How to Calculate Betting ROI
ROI = (Total Profit / Total Wagered) × 100
Example: You bet $110 per game on 200 games (-110 odds each). You win 108 and lose 92.
- Total wagered: 200 × $110 = $22,000
- Winnings on 108 wins: 108 × $100 = $10,800
- Loss on 92 losses: 92 × $110 = $10,120
- Net profit: $10,800 - $10,120 = $680
- ROI: $680 / $22,000 = 3.1%
What Counts as Good ROI
Professional level: 3-7% ROI sustained over 1,000+ bets. Extremely difficult and rare.
Strong recreational: 1-3% ROI over 500+ bets. Demonstrates systematic edge.
Break-even: 0% ROI. Not losing money at -110 odds requires a 52.4% win rate.

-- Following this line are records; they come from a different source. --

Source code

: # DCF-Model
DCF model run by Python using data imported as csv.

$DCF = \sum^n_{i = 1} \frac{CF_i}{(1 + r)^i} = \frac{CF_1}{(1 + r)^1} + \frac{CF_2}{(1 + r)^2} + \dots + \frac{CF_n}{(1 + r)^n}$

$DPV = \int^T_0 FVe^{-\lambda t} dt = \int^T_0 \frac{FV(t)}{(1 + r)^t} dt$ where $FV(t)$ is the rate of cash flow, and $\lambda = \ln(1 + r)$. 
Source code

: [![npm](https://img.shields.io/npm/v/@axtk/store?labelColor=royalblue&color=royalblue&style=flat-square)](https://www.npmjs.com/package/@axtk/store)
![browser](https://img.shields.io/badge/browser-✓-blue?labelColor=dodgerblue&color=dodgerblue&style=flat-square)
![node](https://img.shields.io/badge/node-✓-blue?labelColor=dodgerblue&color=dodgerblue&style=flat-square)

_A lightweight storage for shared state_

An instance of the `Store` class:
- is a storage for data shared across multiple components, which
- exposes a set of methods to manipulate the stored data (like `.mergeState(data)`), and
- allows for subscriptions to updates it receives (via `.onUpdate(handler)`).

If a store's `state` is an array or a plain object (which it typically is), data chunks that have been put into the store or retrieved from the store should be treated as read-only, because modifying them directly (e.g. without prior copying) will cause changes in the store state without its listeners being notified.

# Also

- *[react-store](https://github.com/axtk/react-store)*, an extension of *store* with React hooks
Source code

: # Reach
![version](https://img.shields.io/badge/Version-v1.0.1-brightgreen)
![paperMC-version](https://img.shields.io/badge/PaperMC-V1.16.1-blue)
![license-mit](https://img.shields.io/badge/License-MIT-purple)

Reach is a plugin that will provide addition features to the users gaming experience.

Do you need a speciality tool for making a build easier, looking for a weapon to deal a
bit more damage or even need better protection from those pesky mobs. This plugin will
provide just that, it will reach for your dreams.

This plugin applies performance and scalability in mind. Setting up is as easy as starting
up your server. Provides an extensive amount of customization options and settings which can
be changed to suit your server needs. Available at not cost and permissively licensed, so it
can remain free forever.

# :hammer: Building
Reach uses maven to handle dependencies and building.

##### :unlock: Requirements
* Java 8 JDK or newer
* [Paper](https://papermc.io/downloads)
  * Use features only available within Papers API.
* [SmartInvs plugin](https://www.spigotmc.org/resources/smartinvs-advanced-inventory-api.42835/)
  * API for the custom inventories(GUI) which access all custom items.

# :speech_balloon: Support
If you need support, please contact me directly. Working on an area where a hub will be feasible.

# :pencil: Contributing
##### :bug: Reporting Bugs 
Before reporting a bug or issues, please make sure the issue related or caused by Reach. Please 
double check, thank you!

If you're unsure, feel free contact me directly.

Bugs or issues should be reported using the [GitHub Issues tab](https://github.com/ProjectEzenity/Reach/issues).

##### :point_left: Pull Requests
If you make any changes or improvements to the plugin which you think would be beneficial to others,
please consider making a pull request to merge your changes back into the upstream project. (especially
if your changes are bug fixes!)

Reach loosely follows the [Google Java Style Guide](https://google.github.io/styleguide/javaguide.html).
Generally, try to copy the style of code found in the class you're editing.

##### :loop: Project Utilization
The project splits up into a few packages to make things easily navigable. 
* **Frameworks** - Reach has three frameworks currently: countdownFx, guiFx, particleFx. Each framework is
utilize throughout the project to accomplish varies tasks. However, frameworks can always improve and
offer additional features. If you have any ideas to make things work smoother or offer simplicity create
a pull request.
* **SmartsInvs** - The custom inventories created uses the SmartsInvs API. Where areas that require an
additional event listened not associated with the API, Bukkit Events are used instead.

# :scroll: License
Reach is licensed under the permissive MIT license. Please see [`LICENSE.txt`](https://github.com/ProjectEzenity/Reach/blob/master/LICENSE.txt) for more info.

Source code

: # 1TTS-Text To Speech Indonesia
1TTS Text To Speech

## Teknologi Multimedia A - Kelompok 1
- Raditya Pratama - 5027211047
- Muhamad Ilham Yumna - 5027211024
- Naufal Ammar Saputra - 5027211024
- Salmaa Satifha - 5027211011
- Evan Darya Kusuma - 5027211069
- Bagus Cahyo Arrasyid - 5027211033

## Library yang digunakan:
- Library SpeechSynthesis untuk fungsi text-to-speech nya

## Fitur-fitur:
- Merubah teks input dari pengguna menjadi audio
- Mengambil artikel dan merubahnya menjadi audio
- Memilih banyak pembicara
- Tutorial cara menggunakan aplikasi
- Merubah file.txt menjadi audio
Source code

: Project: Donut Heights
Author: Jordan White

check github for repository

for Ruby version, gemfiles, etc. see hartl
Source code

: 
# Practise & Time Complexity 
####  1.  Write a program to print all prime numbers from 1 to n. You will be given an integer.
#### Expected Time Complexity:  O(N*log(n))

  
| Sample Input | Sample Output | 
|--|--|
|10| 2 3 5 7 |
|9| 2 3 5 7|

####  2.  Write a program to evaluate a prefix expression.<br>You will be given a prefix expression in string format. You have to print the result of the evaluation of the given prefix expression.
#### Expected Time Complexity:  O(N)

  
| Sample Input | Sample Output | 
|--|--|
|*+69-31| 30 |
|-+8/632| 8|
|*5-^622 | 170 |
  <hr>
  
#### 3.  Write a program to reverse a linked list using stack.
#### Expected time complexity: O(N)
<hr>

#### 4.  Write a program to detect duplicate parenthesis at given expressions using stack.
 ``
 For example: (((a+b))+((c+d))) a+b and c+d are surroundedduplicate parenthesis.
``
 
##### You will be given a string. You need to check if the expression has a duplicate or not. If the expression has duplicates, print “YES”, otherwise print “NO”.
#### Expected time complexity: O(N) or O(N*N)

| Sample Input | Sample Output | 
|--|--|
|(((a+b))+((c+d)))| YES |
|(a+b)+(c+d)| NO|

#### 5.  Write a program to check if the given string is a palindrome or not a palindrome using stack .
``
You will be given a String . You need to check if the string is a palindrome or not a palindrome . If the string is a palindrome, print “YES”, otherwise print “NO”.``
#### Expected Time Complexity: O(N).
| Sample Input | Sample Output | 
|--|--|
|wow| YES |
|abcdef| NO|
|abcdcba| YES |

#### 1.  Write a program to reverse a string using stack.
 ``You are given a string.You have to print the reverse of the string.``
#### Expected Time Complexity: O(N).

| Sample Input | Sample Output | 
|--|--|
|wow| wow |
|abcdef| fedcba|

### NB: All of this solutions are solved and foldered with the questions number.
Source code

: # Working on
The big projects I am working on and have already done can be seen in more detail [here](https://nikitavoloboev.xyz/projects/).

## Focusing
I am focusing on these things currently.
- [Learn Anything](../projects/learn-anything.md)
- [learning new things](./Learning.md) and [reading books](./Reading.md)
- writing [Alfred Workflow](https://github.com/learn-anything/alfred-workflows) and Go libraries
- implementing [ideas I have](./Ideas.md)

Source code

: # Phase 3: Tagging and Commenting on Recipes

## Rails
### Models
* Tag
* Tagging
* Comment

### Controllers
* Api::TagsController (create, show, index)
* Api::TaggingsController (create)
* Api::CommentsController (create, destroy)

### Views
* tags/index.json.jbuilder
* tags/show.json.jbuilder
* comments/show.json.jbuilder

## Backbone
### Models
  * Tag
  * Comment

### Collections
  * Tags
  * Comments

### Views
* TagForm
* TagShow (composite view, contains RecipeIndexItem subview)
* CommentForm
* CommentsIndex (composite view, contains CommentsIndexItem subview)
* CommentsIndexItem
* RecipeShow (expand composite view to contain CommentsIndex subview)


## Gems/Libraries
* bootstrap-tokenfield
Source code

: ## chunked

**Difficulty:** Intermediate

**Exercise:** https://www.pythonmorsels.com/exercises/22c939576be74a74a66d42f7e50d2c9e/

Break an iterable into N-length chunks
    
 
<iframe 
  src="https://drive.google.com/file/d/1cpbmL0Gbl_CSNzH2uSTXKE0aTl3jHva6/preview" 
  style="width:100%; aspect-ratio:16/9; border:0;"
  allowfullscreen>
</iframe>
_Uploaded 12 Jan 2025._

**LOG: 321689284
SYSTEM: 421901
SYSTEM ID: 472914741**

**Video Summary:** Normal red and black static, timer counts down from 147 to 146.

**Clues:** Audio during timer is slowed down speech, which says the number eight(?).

Average recreational bettor: -8% to -15% ROI. This is the norm — most bettors lose.
Why Sample Size Matters
ROI over a small sample is meaningless. 60% win rate over 20 bets could be pure luck. Over 500 bets, 60% becomes statistically significant evidence of edge.
Don't evaluate your betting performance based on any sample smaller than 200-300 bets in the same sport and bet type.
Tracking ROI Accurately
Many bettors unconsciously calculate ROI incorrectly — they forget to account for pushes, they confuse profit with units won, or they exclude their worst bets from the calculation. Automatic tracking removes these biases.